いくらなんでも、本当に落ちてはこないだろう。
「……しぶとい。」
「また今度来ようか、エディ。」
サミュエルは、眉間に皺を寄せるエドワードの横顔に、諭すように言葉を掛けた。
「俺、ぜったいおとす……!」
エドワードは、頑なに首を横に振ると、勢いよく木の幹を蹴りつけた。
ざわざわと、木の葉ずれの音がする。
「エディ、危ない!」
サミュエルは、咄嗟に手元にあった籠を弟の頭にかぶせた。ぐっと腕を引いて、後ろに飛びすさる。
「ね、おとせた。」
地面を埋めるほどの栗を前に、エドワードは、頭に籠をかぶったまま、誇らしげに眉を上げている。

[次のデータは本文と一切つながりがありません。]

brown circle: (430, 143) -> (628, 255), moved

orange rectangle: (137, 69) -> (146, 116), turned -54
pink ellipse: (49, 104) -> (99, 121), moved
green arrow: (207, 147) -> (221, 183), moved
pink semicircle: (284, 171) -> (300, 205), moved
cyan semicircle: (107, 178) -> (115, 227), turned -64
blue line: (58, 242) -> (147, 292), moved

「うん、たくさん落とせたね。だけどエディ、もしも当たってしまったら、どうするつもりだったんだい? 栗は、いががあるからとても痛いんだよ。怪我をするかもしれないだろう。」
「ごめんなさい、兄様。こんどからは、かごをかぶってからにする。これ、父様のかぶとみたいでかっこいい。」
――本当は、二度とやらないで欲しい。
それでも、籠をかぶって頬を上気させている弟を前に、そんな言葉は出てこなかった。
珍しくはしゃいだエドワードは、今はもう、歩きながら夢の静寂に呑まれている。
次に瞼が開く頃には、甘い香りがするだろう。